Advances in cancer-related lymphoedema management and translating to other populations
Advances in screening, surveillance and early intervention have enhanced the early detection and management of cancer-related lymphoedema (Ridner et al, 2021; Rafn et al, 2022). In breast cancer populations, early identification enables timely implementation of risk-reduction strategies, alleviating symptoms and prevent progression to irreversible lymphoedema (Rafn et al, 2022). Exercise, particularly when combined with compression therapy, is a key component of management. Both aerobic and resistance training are safe and effective, and no evidence of exacerbating lymphoedema has been found (McNeely, 2006; Kwan et al, 2011; Singh et al, 2016).
It is reasonable to propose that the principles of early detection and intervention used in cancer-related lymphoedema may also benefit other causes of chronic oedema, such as individuals with chronic lower-limb oedema, particularly among older adults. However, further research is required to tailor these strategies to the specific needs and functional limitations of this population, with careful consideration of common comorbidities, to develop effective, age-appropriate interventions.
Accelerating progress in lymphatic research
Recent bibliometric analyses have highlighted significant growth in lymphedema-related research over the past two decades (Zhang et al, 2022). Similarly, a steady rise in breast cancer-related lymphedema publications has been noted from 2003-2022, while there has been “explosive growth” in lymphoedema insights and approaches, particularly in genetics, imaging and surgery (Rockson, 2021). The field has seen advancements in various aspects, including pathophysiology, diagnostics and management strategies (Barnhart et al, 2024; Zhang et al, 2022). Key research areas include preventive strategies, complex decongestive therapy, and reconstructive interventions (Huang et al, 2024).
Despite this progress, substantial gaps remain, especially in translating these advances to older populations and non-oncological chronic oedema. Future research must prioritise age-specific studies that address comorbidities, frailty and care setting complexities. Expanding research beyond oncology to encompass the broader spectrum of chronic oedema will be critical to informing tailored, evidence-based approaches for a rapidly ageing global population.
Conclusion
Reflecting on the past 20 years in the lymphoedema field reveals remarkable progress in our understanding, assessment and management of lymphatic dysfunction. Advances in lymphatic science, redefined concepts of fluid regulation, and improved clinical strategies — particularly in cancer-related lymphoedema — have shaped contemporary practice. However, looking toward the next 20 years, it is clear that the focus must broaden.
Chronic oedema, especially in older adults, remains under-recognised despite its high prevalence and substantial clinical and economic impact. The principles underpinning successful cancer-related lymphoedema care — early identification, risk stratification, exercise and compression — must be adapted for ageing populations with complex comorbidities. This translation requires rigorous research and context-specific implementation strategies.

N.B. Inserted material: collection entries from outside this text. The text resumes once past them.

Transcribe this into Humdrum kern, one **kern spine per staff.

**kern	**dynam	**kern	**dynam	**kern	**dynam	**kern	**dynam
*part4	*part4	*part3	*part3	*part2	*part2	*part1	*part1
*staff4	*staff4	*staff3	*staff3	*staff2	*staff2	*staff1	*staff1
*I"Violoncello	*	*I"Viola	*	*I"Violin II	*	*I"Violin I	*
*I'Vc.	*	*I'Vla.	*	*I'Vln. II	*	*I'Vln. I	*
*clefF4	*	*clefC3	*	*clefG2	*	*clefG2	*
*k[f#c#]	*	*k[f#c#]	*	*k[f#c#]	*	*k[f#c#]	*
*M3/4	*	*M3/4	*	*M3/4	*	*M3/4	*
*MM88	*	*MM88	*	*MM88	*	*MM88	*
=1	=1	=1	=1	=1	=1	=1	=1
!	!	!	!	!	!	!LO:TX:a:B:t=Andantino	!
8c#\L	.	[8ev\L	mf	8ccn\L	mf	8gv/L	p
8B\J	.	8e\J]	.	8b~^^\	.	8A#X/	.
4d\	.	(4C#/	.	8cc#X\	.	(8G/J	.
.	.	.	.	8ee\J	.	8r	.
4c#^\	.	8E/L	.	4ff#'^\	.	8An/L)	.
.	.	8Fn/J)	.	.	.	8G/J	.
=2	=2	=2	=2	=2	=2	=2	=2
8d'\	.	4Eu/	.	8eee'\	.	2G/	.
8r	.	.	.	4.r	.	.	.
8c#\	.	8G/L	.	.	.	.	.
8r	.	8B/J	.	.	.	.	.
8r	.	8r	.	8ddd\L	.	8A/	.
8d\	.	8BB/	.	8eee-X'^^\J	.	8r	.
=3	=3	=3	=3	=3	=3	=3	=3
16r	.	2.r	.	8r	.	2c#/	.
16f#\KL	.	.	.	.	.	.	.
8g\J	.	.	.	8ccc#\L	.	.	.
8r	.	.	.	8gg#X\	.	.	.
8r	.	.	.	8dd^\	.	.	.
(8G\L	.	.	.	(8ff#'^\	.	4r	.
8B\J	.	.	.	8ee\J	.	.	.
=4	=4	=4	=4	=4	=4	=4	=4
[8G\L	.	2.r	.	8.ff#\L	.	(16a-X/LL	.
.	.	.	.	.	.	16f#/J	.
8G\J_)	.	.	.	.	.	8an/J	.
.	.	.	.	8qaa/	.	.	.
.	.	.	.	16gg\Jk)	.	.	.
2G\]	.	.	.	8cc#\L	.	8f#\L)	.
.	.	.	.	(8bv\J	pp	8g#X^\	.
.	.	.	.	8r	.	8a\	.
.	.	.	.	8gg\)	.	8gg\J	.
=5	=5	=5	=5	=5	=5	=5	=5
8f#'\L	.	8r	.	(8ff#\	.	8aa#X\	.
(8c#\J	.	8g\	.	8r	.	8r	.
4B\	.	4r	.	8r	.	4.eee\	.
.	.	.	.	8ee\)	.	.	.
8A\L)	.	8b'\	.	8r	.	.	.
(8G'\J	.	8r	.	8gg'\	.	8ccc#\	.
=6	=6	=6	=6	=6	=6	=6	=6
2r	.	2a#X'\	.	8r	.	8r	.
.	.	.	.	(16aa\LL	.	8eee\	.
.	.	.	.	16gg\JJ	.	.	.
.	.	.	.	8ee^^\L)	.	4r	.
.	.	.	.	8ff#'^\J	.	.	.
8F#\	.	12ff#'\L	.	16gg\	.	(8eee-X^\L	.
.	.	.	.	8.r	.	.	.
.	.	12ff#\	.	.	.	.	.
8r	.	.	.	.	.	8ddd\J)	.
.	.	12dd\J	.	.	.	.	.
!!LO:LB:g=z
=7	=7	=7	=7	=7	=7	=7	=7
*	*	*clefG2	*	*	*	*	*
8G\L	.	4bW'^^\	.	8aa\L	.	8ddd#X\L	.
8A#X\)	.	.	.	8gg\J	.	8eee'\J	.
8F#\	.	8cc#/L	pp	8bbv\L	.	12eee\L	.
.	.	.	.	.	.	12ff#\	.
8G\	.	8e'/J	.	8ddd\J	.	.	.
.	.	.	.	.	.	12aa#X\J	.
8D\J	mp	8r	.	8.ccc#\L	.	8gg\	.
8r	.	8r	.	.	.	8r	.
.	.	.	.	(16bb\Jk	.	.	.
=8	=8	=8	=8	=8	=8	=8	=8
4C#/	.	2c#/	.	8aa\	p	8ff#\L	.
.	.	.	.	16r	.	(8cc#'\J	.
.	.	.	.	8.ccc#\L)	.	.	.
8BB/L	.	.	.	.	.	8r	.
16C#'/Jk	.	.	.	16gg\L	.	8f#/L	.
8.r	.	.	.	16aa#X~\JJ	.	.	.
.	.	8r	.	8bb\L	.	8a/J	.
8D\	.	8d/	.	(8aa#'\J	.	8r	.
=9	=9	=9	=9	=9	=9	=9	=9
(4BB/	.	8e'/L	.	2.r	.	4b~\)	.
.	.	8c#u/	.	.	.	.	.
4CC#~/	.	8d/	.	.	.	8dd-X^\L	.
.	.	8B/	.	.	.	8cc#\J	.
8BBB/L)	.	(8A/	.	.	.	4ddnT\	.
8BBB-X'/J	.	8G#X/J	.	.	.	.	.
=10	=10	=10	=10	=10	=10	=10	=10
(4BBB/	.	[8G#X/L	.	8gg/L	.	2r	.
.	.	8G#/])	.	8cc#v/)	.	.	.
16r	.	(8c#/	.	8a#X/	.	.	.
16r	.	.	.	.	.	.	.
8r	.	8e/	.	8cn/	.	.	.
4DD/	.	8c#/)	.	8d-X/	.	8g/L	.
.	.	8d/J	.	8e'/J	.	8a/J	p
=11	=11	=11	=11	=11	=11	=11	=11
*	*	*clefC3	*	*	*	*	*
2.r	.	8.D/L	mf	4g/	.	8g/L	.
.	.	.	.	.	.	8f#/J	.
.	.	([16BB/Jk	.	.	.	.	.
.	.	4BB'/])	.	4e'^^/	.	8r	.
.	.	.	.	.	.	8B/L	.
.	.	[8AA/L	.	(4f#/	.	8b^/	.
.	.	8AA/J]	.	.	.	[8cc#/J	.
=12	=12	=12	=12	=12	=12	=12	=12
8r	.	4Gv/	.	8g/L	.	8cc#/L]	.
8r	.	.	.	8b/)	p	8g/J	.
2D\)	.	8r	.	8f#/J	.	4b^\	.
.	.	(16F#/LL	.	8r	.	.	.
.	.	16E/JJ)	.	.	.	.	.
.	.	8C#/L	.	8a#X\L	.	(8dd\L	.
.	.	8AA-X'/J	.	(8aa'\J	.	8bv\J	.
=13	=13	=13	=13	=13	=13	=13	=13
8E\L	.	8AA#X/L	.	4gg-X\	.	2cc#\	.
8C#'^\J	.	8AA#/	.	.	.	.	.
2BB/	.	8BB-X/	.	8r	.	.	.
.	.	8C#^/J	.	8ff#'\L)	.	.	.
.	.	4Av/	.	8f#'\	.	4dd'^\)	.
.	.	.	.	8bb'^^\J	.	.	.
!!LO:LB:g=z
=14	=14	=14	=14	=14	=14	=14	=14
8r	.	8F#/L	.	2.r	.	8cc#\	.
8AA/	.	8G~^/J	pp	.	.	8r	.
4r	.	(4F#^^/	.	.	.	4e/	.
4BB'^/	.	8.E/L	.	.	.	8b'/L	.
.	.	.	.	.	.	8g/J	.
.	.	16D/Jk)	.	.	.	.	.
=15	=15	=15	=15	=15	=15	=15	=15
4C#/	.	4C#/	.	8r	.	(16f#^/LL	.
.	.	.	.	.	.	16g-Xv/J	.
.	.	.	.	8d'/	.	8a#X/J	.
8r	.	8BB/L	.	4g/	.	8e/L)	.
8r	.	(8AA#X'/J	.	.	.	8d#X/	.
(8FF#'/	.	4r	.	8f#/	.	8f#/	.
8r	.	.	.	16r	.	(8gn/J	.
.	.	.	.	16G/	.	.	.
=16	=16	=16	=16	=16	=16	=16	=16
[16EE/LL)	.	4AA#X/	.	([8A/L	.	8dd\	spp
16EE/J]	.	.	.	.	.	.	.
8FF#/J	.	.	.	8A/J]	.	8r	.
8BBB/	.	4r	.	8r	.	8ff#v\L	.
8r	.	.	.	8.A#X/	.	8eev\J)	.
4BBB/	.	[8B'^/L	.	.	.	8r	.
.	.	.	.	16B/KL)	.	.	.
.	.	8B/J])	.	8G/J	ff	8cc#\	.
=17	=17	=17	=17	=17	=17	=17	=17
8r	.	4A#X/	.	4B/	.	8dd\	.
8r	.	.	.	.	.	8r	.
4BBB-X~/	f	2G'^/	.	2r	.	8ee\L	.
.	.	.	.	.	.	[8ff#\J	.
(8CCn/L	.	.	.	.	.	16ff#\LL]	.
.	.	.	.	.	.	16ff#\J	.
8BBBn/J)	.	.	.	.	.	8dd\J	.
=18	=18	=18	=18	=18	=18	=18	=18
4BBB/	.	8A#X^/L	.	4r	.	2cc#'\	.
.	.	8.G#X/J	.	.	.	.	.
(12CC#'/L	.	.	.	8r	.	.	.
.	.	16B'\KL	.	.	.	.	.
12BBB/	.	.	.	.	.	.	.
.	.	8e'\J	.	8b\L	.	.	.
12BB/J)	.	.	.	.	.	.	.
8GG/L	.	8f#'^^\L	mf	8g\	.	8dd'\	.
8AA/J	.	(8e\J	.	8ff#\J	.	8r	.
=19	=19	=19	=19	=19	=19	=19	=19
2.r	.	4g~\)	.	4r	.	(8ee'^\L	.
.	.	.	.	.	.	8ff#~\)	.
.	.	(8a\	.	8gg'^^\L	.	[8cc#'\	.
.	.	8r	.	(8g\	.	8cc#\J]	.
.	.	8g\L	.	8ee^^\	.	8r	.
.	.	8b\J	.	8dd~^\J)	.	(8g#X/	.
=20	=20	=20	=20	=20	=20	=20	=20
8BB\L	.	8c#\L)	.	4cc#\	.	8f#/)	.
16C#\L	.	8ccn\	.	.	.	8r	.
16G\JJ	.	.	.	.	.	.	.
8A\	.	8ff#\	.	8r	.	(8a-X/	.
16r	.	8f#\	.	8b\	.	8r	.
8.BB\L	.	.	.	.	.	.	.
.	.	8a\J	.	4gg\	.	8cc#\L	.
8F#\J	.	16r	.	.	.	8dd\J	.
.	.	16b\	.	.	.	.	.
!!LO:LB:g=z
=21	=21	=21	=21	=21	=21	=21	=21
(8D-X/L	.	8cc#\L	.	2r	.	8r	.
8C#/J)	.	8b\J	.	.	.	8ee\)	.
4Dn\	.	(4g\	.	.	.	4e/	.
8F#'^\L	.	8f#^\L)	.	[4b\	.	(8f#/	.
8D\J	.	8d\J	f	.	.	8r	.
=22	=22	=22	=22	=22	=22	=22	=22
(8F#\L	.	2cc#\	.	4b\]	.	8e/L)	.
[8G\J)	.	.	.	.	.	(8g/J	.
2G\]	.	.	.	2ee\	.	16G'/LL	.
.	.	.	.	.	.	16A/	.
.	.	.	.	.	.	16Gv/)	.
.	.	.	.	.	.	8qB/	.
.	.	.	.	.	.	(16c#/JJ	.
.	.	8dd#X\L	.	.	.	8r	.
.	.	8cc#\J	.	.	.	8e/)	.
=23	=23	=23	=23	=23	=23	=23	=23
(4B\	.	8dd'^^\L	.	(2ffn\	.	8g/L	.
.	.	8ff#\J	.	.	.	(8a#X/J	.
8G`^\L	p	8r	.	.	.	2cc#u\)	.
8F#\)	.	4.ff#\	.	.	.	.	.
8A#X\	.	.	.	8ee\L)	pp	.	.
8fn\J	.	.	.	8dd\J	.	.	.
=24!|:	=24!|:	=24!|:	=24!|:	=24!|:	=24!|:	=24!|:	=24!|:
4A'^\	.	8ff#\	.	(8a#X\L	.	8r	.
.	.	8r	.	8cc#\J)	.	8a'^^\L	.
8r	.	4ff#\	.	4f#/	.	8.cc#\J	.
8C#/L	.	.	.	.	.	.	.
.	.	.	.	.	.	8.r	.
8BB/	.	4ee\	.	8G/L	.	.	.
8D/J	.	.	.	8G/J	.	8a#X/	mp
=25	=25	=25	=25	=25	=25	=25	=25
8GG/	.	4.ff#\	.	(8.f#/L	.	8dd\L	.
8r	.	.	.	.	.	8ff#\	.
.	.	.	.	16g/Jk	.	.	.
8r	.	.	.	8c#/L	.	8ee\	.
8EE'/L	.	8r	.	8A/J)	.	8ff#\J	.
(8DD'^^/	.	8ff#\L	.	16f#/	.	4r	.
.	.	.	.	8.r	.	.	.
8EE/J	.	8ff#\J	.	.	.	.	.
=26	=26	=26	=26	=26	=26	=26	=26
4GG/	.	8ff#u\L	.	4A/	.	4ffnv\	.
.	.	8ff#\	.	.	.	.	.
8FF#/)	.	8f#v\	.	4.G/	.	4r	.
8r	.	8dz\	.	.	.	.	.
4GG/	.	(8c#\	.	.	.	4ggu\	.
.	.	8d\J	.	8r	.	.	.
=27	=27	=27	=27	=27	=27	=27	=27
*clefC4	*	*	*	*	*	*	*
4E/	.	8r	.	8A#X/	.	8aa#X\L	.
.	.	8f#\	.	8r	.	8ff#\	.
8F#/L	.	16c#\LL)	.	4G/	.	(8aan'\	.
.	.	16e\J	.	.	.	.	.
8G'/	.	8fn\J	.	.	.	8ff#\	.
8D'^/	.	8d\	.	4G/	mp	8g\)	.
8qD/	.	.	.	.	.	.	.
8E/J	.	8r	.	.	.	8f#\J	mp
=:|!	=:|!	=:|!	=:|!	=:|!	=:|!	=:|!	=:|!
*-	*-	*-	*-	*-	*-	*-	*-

Lymphoedema practitioners and researchers must drive clinical innovation, build the evidence base, and advocate for systemic change. Aged care organisations must embed screening and staff education into routine practice. Governments and funding bodies must invest in scalable, evidence-based programmes that ensure equitable access to care. Without coordinated and sustained action, the growing burden of chronic oedema will place increasing strain on individuals, caregivers and healthcare systems worldwide.